The used car valuation depends on several factors, such as the car’s age, its accident history, customisations made, and the make and model of the vehicle. Here is how the value of the used car decreases with age:
|Vehicle Age||Rate of depreciation|
|Less than 6 months||5%||Between 6 months and 1 year||15%||Between 1 year and 2 years||20%||Between 2 years and 3 years||30%||Between 3 years and 4 years||40%||More than 4 years||50%|
How does the used car valuation impact your insurance premiums?
After subtracting the depreciation costs, your second–hand car’s market value is the IDV of your vehicle. Insured Declared Value (IDV) is the maximum amount of money that the insurer agrees to cover you for after an accident. A higher IDV amount allows you to enjoy more comprehensive coverage when you need to repair the damages caused to your car after an accident. Alternatively, if the used car valuation of your vehicle is relatively low, the compensation offered by the insurer would be minor as well.The IDV specified in your motor insurance policy is directly proportional to the premiums you need to pay for your comprehensive car insurance policy. Note that since third–party insurance does not have an own damage cover, their premiums are unaffected by the depreciation of your vehicle’s market price.
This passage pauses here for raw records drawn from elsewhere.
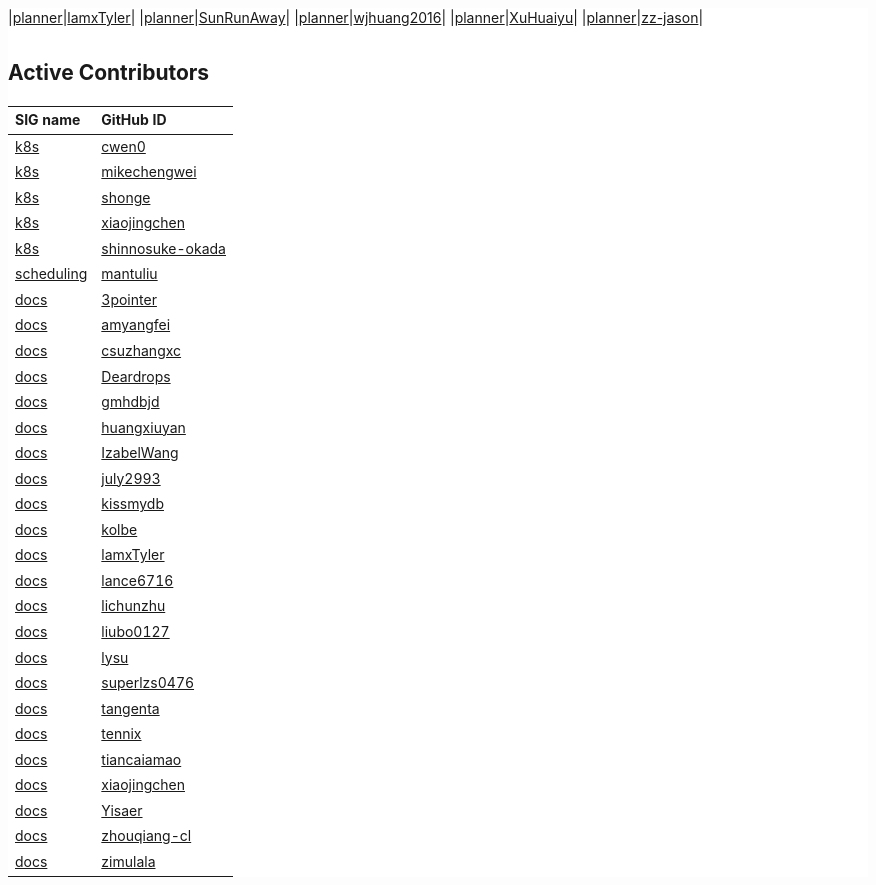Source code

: |[planner](https://github.com/pingcap/community/tree/master/special-interest-groups/sig-planner)|[lamxTyler](https://github.com/lamxTyler)|
|[planner](https://github.com/pingcap/community/tree/master/special-interest-groups/sig-planner)|[SunRunAway](https://github.com/SunRunAway)|
|[planner](https://github.com/pingcap/community/tree/master/special-interest-groups/sig-planner)|[wjhuang2016](https://github.com/wjhuang2016)|
|[planner](https://github.com/pingcap/community/tree/master/special-interest-groups/sig-planner)|[XuHuaiyu](https://github.com/XuHuaiyu)|
|[planner](https://github.com/pingcap/community/tree/master/special-interest-groups/sig-planner)|[zz-jason](https://github.com/zz-jason)|

## Active Contributors

| SIG name          | GitHub ID    |
|:--|:--|
|[k8s](https://github.com/pingcap/community/tree/master/special-interest-groups/sig-k8s)|[cwen0](https://github.com/cwen0)|
|[k8s](https://github.com/pingcap/community/tree/master/special-interest-groups/sig-k8s)|[mikechengwei](https://github.com/mikechengwei)|
|[k8s](https://github.com/pingcap/community/tree/master/special-interest-groups/sig-k8s)|[shonge](https://github.com/shonge)|
|[k8s](https://github.com/pingcap/community/tree/master/special-interest-groups/sig-k8s)|[xiaojingchen](https://github.com/xiaojingchen)|
|[k8s](https://github.com/pingcap/community/tree/master/special-interest-groups/sig-k8s)|[shinnosuke-okada](https://github.com/shinnosuke-okada)|
|[scheduling](https://github.com/pingcap/community/tree/master/special-interest-groups/sig-scheduling)|[mantuliu](https://github.com/mantuliu)|
|[docs](https://github.com/pingcap/community/tree/master/special-interest-groups/sig-docs)|[3pointer](https://github.com/3pointer)|
|[docs](https://github.com/pingcap/community/tree/master/special-interest-groups/sig-docs)|[amyangfei](https://github.com/amyangfei)|
|[docs](https://github.com/pingcap/community/tree/master/special-interest-groups/sig-docs)|[csuzhangxc](https://github.com/csuzhangxc)|
|[docs](https://github.com/pingcap/community/tree/master/special-interest-groups/sig-docs)|[Deardrops](https://github.com/Deardrops)|
|[docs](https://github.com/pingcap/community/tree/master/special-interest-groups/sig-docs)|[gmhdbjd](https://github.com/gmhdbjd)|
|[docs](https://github.com/pingcap/community/tree/master/special-interest-groups/sig-docs)|[huangxiuyan](https://github.com/huangxiuyan)|
|[docs](https://github.com/pingcap/community/tree/master/special-interest-groups/sig-docs)|[IzabelWang](https://github.com/IzabelWang)|
|[docs](https://github.com/pingcap/community/tree/master/special-interest-groups/sig-docs)|[july2993](https://github.com/july2993)|
|[docs](https://github.com/pingcap/community/tree/master/special-interest-groups/sig-docs)|[kissmydb](https://github.com/kissmydb)|
|[docs](https://github.com/pingcap/community/tree/master/special-interest-groups/sig-docs)|[kolbe](https://github.com/kolbe)|
|[docs](https://github.com/pingcap/community/tree/master/special-interest-groups/sig-docs)|[lamxTyler](https://github.com/lamxTyler)|
|[docs](https://github.com/pingcap/community/tree/master/special-interest-groups/sig-docs)|[lance6716](https://github.com/lance6716)|
|[docs](https://github.com/pingcap/community/tree/master/special-interest-groups/sig-docs)|[lichunzhu](https://github.com/lichunzhu)|
|[docs](https://github.com/pingcap/community/tree/master/special-interest-groups/sig-docs)|[liubo0127](https://github.com/liubo0127)|
|[docs](https://github.com/pingcap/community/tree/master/special-interest-groups/sig-docs)|[lysu](https://github.com/lysu)|
|[docs](https://github.com/pingcap/community/tree/master/special-interest-groups/sig-docs)|[superlzs0476](https://github.com/superlzs0476)|
|[docs](https://github.com/pingcap/community/tree/master/special-interest-groups/sig-docs)|[tangenta](https://github.com/tangenta)|
|[docs](https://github.com/pingcap/community/tree/master/special-interest-groups/sig-docs)|[tennix](https://github.com/tennix)|
|[docs](https://github.com/pingcap/community/tree/master/special-interest-groups/sig-docs)|[tiancaiamao](https://github.com/tiancaiamao)|
|[docs](https://github.com/pingcap/community/tree/master/special-interest-groups/sig-docs)|[xiaojingchen](https://github.com/xiaojingchen)|
|[docs](https://github.com/pingcap/community/tree/master/special-interest-groups/sig-docs)|[Yisaer](https://github.com/Yisaer)|
|[docs](https://github.com/pingcap/community/tree/master/special-interest-groups/sig-docs)|[zhouqiang-cl](https://github.com/zhouqiang-cl)|
|[docs](https://github.com/pingcap/community/tree/master/special-interest-groups/sig-docs)|[zimulala](https://github.com/zimulala)|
Since the insurance coverage depends on the market value of your car, it is vital to estimate the cost of your second–hand vehicle with as much accuracy as possible. To help you with the same, many prominent insurers offer a used–car valuation calculator on their websites. These calculators are free to use and can help you accurately estimate the IDV of your used car.Few more things to consider:
Second–hand cars have typically endured a good amount of wear and tear. Hence, once you evaluate your used car, you may find the need to buy a few extra riders in your insurance policy. While it would help you enjoy extensive insurance coverage, it would also increase your premiums.
If you purchase a second–hand car that is more than five years old, the IDV is mutually decided between you and the insurer. Hence, after assessing the already existing faults in the vehicle, the insurance company will inform you about the cost of procuring insurance for your newly bought second-hand car.